* About this task
Make an exact copy of the records that follow, with each picture omitted.
*** Opening Provided information ***
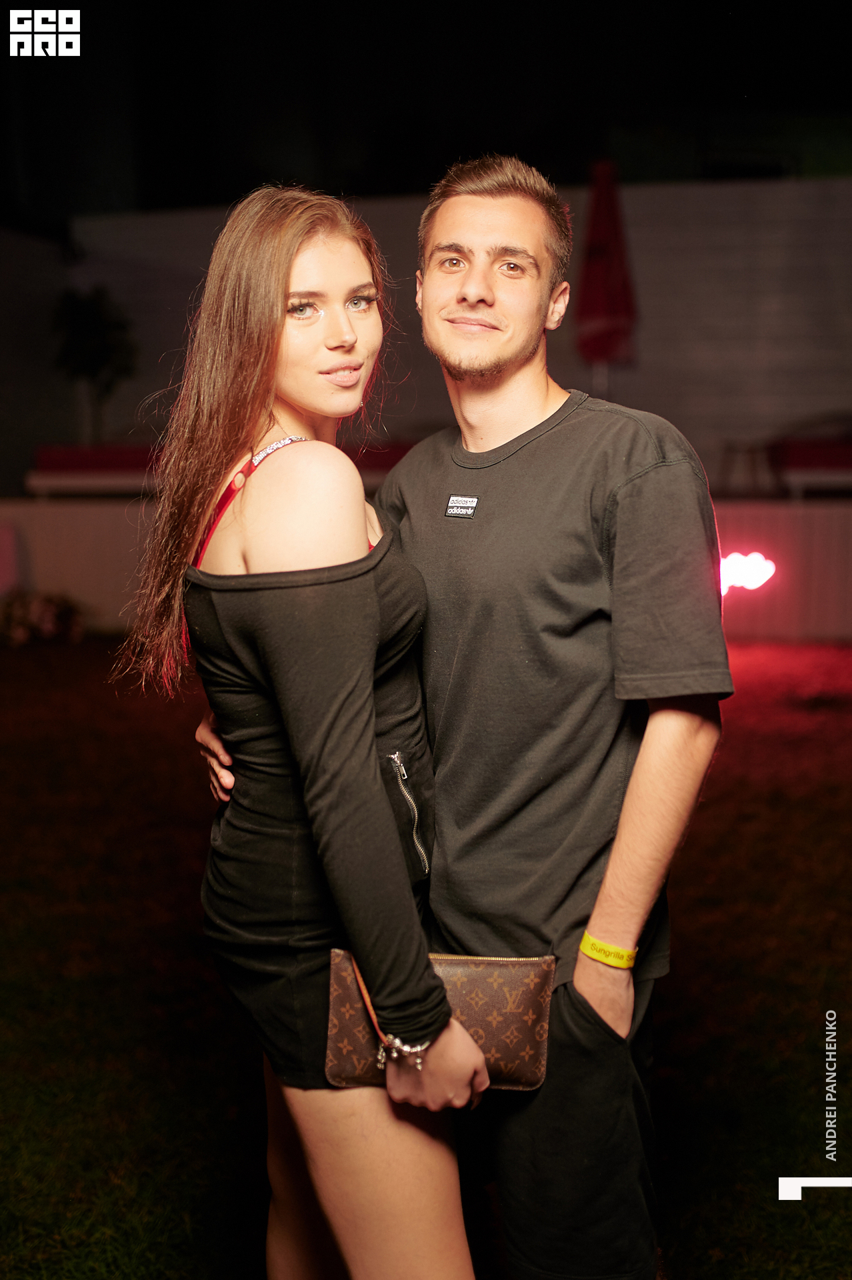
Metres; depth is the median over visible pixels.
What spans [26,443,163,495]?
red bench
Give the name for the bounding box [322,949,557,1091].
handbag
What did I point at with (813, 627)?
low wall
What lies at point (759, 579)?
light
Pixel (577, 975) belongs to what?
man
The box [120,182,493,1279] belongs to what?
woman
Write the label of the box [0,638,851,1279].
lawn
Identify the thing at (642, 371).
wall
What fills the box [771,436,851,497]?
bench
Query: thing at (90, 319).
tree
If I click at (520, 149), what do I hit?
night sky
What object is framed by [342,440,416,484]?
red bench
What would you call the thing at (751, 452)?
stool
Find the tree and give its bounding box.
[48,285,137,443]
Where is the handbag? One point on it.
(493, 970)
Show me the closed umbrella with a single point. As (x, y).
(605, 227)
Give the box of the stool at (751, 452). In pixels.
[718,440,777,494]
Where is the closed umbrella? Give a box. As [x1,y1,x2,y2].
[576,158,637,392]
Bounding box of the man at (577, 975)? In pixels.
[194,160,726,1279]
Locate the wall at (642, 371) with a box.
[19,166,850,493]
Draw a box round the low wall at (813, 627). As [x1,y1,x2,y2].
[0,496,851,642]
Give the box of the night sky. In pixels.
[0,0,851,219]
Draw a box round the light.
[718,550,776,594]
*** Closing Provided information ***
* Your solution
Metres; depth is the median over visible pixels.
What spans [26,443,163,495]?
red bench
Give the name for the bounding box [322,949,557,1091].
handbag
What did I point at with (813, 627)?
low wall
What lies at point (759, 579)?
light
Pixel (577, 975) belongs to what?
man
The box [120,182,493,1279] belongs to what?
woman
Write the label of the box [0,638,851,1279].
lawn
Identify the thing at (642, 371).
wall
What fills the box [771,436,851,497]?
bench
Query: thing at (90, 319).
tree
If I click at (520, 149), what do I hit?
night sky
What object is framed by [342,440,416,484]?
red bench
What would you call the thing at (751, 452)?
stool
Find the tree and give its bounding box.
[48,285,137,443]
Where is the handbag? One point on it.
(493, 970)
Show me the closed umbrella with a single point. As (x, y).
(605, 227)
Give the box of the stool at (751, 452). In pixels.
[718,440,777,494]
Where is the closed umbrella? Give a box. As [x1,y1,x2,y2].
[576,158,637,392]
Bounding box of the man at (577, 975)? In pixels.
[194,160,726,1279]
Locate the wall at (642, 371) with a box.
[19,166,850,493]
Draw a box round the low wall at (813, 627). As [x1,y1,x2,y2].
[0,496,851,642]
Give the box of the night sky. In pixels.
[0,0,851,219]
Draw a box round the light.
[718,550,776,594]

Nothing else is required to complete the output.